Ray Dalio, who runs the world’s largest hedge fund, recently penned “Reflections on Trump’s Presidency” in which he urged that “Regarding economics, if you haven’t read Ayn Rand lately, I suggest that you do.” He’s only the latest of both friends and foes of President-elect Trump to invoke the author of Atlas Shrugged. And he’s right!
The CEO of Bridgewater Associates writes that Rand’s “books pretty well capture the mindset. This new administration hates weak, unproductive, socialist people and policies, and it admires strong, can-do, profit makers. It wants to, and probably will, shift the environment from one that makes profit makers villains with limited power to one that makes them heroes with significant power.”
The power of Dalio’s insight can be magnified by another concept from Rand: The sanction of the victim.
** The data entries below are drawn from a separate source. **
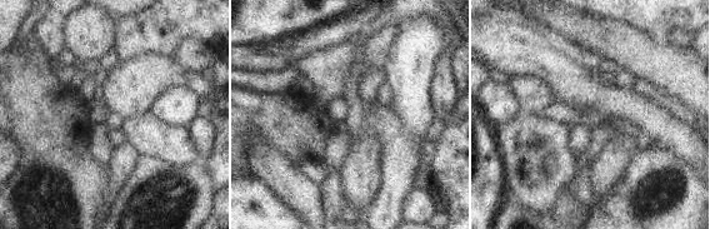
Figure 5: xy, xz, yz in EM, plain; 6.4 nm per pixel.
check(em, planes, borders, same)

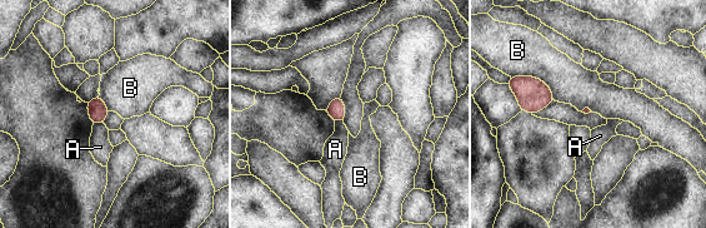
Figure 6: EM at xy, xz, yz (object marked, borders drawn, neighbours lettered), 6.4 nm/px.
keep()
A and B are other cells; border along (514, 74), (537, 77), (556, 100) in figure 6; none of them fits

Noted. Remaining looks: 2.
done(connect at figure 3, rest unchecked)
Rand, indeed, held up as heroes in her novels great inventors and businessmen and women who grew prosperous by producing goods and services for willing customers. Their “power” was in their ability to create wealth. But she also explained that governments can only limit the liberty of achievers to create wealth when the achievers allow themselves to be guilt-tripped about their highest virtues and apologize for their abilities that they should hold up as badges of honor.
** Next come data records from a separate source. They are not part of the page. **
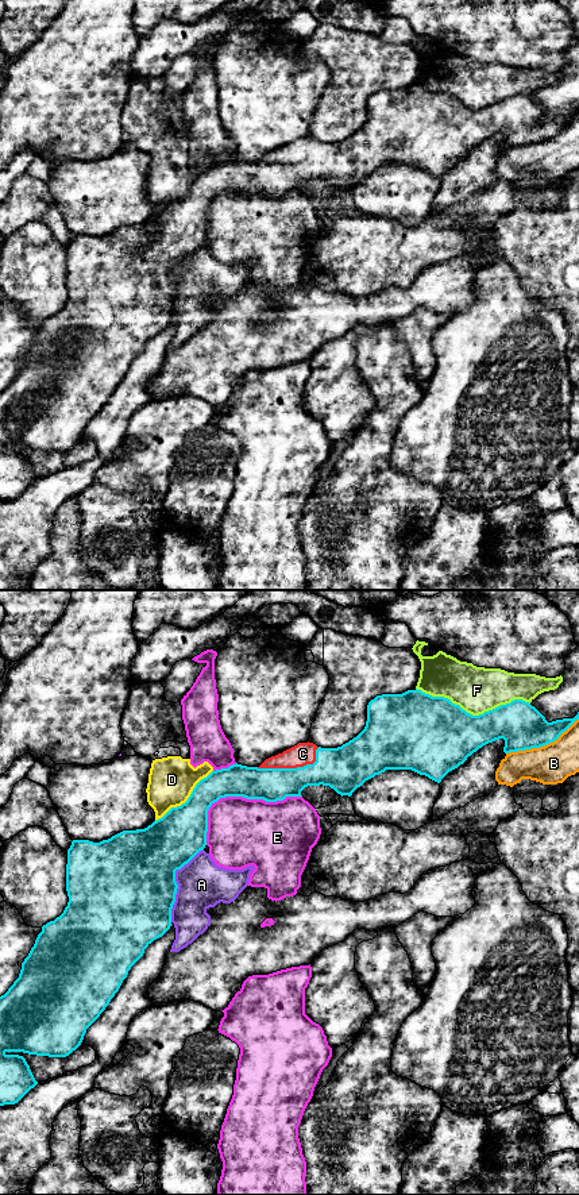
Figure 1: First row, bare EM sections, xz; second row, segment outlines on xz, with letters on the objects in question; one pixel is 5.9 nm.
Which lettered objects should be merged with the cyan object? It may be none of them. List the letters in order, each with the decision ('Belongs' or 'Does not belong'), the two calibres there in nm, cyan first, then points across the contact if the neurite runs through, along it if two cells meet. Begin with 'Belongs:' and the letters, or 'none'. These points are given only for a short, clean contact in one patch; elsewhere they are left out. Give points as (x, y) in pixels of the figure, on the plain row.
Belongs: none
A: Does not belong. Thickness 500 nm (cyan) against 280 nm
B: Does not belong. Thickness 280 nm (cyan) against 240 nm
C: Does not belong. Thickness 240 nm (cyan) against 140 nm
D: Does not belong. Thickness 300 nm (cyan) against 280 nm. Boundary: xz (212, 165), (196, 180), (184, 197), (172, 201), (155, 216)
E: Does not belong. Thickness 200 nm (cyan) against 400 nm
F: Does not belong. Thickness 440 nm (cyan) against 280 nm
Now look at the American political scene. Bernie Sanders denounces the “top one percent” of the wealthy, not for gaining their wealth through government handouts (that’s not achievement, it’s theft) but simply because they are wealthy. He denounces themas villains and calls on the government to seize their wealth. And he’s cheered because he appeals to the slowest emotion in people: envy, which is hatred of the good for being the good.
And what do the honest achievers at all levels of income do? Too many actually apologize for their virtues, for the fact that they have prospered through their own honest efforts and hard work. These victims sanction those who would destroy them.
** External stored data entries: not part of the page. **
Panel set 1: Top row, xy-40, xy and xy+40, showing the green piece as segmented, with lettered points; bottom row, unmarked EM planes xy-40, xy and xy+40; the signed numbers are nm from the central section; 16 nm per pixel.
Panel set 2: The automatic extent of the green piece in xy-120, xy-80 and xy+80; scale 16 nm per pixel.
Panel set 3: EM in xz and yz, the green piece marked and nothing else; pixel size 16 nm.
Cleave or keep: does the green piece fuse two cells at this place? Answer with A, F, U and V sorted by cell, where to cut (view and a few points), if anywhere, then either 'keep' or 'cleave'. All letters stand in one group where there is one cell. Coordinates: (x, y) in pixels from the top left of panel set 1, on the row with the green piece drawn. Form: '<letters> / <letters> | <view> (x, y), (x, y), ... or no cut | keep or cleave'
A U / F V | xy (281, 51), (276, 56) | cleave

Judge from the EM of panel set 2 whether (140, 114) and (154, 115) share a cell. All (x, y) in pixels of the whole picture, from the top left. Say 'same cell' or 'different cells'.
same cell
At our moral best, we are all achievers. Nothing would do more to restore individual liberty than if all achievers, from hedge fund managers and Silicon Valley techies to car mechanics and Uber drivers, took pride in their achievements, respected the achievements of their fellows,refused to sanction their would-be destroyers, and saw themselves as heroes of their own lives rather than as villains.
Let’s hope that President Trump makes a political revolution by removing the taxes and regulatory burdens that strangle wealth creators. And let’s spark a moral revolution by removing the guilt that strangles the spirit of all creators.
Edward Hudgins is research director at the Heartland Institute and former director of advocacy and senior scholar at The Atlas Society.